=== Requirement ===
Find every line in the records below that contains "none", and copy it.

Collected data
────────
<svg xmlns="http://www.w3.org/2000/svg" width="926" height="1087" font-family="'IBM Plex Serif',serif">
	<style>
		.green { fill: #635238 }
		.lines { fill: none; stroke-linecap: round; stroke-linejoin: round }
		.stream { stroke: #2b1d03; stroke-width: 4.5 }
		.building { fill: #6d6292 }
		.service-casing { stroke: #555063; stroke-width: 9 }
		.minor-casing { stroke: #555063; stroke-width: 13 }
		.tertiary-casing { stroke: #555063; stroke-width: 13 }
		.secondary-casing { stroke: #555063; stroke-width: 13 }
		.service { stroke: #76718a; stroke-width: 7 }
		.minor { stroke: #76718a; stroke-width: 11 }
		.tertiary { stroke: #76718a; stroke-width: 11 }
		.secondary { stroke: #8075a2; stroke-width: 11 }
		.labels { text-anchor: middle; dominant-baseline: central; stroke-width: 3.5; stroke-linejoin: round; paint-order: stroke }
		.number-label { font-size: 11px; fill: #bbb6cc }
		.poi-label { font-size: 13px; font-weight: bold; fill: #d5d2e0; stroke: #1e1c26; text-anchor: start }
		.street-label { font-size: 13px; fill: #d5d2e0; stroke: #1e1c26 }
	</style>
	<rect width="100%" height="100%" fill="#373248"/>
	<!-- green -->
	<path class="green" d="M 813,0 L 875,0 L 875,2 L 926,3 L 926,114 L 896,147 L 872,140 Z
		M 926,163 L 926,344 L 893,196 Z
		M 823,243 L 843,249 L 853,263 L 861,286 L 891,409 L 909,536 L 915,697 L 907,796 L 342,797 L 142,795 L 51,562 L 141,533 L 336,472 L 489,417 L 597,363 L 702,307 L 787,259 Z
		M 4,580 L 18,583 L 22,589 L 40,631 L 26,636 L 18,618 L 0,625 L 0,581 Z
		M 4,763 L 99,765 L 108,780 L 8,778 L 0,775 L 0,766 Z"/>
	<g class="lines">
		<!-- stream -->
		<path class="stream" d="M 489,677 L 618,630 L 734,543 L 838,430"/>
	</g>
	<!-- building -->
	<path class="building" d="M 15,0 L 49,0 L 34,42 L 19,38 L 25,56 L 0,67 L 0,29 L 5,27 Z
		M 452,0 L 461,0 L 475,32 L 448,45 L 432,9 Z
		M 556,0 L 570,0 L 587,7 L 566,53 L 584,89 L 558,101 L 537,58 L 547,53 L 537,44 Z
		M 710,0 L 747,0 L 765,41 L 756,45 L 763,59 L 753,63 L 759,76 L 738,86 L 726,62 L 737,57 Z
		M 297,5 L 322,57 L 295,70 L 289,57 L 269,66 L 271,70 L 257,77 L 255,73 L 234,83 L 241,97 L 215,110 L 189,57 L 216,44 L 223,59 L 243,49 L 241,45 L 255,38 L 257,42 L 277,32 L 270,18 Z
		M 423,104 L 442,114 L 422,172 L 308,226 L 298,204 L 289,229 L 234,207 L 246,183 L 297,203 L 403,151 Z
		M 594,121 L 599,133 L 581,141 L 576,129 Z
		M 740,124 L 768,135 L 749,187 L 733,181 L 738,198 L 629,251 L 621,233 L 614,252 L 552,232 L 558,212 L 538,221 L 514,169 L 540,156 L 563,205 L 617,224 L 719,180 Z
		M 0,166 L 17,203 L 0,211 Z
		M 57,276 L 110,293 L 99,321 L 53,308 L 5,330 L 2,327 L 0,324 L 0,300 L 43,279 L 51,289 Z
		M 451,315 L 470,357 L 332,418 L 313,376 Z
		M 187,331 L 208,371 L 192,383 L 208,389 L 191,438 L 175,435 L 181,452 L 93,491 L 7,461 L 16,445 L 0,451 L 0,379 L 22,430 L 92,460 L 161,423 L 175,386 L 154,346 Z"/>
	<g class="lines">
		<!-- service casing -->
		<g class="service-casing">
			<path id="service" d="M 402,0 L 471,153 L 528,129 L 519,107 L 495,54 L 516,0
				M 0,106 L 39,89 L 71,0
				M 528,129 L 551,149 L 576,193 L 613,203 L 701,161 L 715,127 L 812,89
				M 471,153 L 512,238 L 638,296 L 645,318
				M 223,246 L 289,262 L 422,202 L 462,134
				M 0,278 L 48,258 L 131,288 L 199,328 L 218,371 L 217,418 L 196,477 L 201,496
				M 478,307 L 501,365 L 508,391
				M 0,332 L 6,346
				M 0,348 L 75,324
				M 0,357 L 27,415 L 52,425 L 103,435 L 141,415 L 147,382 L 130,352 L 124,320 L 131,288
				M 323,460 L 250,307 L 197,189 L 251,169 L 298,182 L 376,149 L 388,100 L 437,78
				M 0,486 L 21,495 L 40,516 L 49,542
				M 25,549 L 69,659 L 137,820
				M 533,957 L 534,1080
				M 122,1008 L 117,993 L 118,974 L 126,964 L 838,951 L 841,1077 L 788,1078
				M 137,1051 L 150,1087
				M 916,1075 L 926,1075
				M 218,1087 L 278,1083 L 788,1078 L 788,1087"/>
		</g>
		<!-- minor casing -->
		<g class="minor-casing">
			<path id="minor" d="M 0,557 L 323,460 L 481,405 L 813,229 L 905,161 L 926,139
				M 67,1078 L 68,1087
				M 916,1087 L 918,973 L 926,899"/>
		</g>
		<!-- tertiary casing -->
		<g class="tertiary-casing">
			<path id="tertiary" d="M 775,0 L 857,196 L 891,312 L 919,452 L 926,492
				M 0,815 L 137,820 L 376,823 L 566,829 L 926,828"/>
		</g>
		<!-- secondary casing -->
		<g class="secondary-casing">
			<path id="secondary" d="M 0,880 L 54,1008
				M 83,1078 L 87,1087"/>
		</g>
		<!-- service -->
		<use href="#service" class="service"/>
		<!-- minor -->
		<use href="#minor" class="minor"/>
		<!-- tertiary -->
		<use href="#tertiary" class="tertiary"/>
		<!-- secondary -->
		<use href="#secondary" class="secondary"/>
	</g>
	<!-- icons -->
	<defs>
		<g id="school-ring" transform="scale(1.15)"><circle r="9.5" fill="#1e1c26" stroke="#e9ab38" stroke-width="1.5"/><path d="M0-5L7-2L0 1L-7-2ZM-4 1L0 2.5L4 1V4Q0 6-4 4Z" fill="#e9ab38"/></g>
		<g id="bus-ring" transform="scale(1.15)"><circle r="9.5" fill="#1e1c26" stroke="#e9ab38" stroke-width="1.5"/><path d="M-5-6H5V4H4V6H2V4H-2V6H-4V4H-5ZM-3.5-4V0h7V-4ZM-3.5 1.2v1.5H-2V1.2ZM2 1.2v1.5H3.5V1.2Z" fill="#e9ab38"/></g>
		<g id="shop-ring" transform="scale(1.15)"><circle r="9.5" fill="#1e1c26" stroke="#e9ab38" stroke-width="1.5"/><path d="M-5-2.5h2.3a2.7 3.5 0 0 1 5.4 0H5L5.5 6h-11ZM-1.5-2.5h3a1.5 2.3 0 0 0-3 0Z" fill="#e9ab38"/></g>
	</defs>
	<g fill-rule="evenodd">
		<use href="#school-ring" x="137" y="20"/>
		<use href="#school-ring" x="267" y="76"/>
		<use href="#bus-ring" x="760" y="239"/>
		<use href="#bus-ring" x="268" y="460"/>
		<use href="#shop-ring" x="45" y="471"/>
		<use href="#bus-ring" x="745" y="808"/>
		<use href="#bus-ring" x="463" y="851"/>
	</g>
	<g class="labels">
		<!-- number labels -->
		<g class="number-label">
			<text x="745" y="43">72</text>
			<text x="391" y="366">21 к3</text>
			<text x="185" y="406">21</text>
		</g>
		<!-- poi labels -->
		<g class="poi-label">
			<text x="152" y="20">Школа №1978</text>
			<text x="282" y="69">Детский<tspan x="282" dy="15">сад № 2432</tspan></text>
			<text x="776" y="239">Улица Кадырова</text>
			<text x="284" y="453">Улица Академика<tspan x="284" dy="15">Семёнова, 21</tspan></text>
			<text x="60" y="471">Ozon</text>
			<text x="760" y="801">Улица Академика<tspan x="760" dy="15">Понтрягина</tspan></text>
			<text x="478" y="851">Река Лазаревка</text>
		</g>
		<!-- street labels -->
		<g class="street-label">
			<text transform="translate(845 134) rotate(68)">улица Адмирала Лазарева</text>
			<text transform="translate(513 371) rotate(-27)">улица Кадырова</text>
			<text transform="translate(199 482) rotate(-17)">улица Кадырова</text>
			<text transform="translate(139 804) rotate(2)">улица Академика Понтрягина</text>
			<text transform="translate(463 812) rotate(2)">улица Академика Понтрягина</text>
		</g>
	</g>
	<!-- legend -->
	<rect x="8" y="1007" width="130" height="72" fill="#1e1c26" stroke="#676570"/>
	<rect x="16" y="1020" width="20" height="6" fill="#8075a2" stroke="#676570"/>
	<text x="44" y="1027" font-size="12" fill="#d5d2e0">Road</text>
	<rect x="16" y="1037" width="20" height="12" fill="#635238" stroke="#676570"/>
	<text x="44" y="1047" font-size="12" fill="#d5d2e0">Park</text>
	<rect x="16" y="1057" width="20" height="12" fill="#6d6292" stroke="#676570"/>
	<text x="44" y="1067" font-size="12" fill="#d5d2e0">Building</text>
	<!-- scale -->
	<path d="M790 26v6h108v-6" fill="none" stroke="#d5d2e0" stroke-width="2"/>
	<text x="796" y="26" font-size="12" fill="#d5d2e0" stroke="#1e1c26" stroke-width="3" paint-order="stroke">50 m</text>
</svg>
────────
=== Output for this task ===
		.lines { fill: none; stroke-linecap: round; stroke-linejoin: round }
	<path d="M790 26v6h108v-6" fill="none" stroke="#d5d2e0" stroke-width="2"/>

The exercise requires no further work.